Rewrite the rows below with every "Nachhaltigkeit" changed to "Innovation". Leave everything else unchanged.
(Provided material Opens)
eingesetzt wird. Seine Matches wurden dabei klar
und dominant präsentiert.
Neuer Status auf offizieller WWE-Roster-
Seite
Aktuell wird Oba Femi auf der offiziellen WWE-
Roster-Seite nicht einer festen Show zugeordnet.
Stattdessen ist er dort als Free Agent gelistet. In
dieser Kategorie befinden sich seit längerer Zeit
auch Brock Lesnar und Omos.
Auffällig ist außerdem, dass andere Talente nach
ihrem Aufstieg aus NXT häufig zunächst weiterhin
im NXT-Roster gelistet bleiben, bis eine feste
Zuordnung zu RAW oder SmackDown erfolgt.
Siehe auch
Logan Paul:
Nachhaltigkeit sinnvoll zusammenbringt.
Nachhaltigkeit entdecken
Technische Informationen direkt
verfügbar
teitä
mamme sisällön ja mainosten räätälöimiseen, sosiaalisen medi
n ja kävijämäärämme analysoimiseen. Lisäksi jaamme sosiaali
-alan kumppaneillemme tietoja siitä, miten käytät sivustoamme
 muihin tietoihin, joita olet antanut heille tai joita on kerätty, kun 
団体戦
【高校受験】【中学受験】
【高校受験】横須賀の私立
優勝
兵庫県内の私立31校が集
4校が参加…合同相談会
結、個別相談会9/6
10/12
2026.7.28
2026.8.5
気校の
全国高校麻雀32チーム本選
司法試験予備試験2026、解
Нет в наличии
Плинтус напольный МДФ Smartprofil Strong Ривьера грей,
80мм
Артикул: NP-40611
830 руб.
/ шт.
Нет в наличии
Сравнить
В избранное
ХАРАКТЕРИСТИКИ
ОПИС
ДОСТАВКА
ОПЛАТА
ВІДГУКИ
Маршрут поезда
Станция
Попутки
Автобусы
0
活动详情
(Provided material Closes)
**The answer**.
eingesetzt wird. Seine Matches wurden dabei klar
und dominant präsentiert.
Neuer Status auf offizieller WWE-Roster-
Seite
Aktuell wird Oba Femi auf der offiziellen WWE-
Roster-Seite nicht einer festen Show zugeordnet.
Stattdessen ist er dort als Free Agent gelistet. In
dieser Kategorie befinden sich seit längerer Zeit
auch Brock Lesnar und Omos.
Auffällig ist außerdem, dass andere Talente nach
ihrem Aufstieg aus NXT häufig zunächst weiterhin
im NXT-Roster gelistet bleiben, bis eine feste
Zuordnung zu RAW oder SmackDown erfolgt.
Siehe auch
Logan Paul:
Innovation sinnvoll zusammenbringt.
Innovation entdecken
Technische Informationen direkt
verfügbar
teitä
mamme sisällön ja mainosten räätälöimiseen, sosiaalisen medi
n ja kävijämäärämme analysoimiseen. Lisäksi jaamme sosiaali
-alan kumppaneillemme tietoja siitä, miten käytät sivustoamme
 muihin tietoihin, joita olet antanut heille tai joita on kerätty, kun 
団体戦
【高校受験】【中学受験】
【高校受験】横須賀の私立
優勝
兵庫県内の私立31校が集
4校が参加…合同相談会
結、個別相談会9/6
10/12
2026.7.28
2026.8.5
気校の
全国高校麻雀32チーム本選
司法試験予備試験2026、解
Нет в наличии
Плинтус напольный МДФ Smartprofil Strong Ривьера грей,
80мм
Артикул: NP-40611
830 руб.
/ шт.
Нет в наличии
Сравнить
В избранное
ХАРАКТЕРИСТИКИ
ОПИС
ДОСТАВКА
ОПЛАТА
ВІДГУКИ
Маршрут поезда
Станция
Попутки
Автобусы
0
活动详情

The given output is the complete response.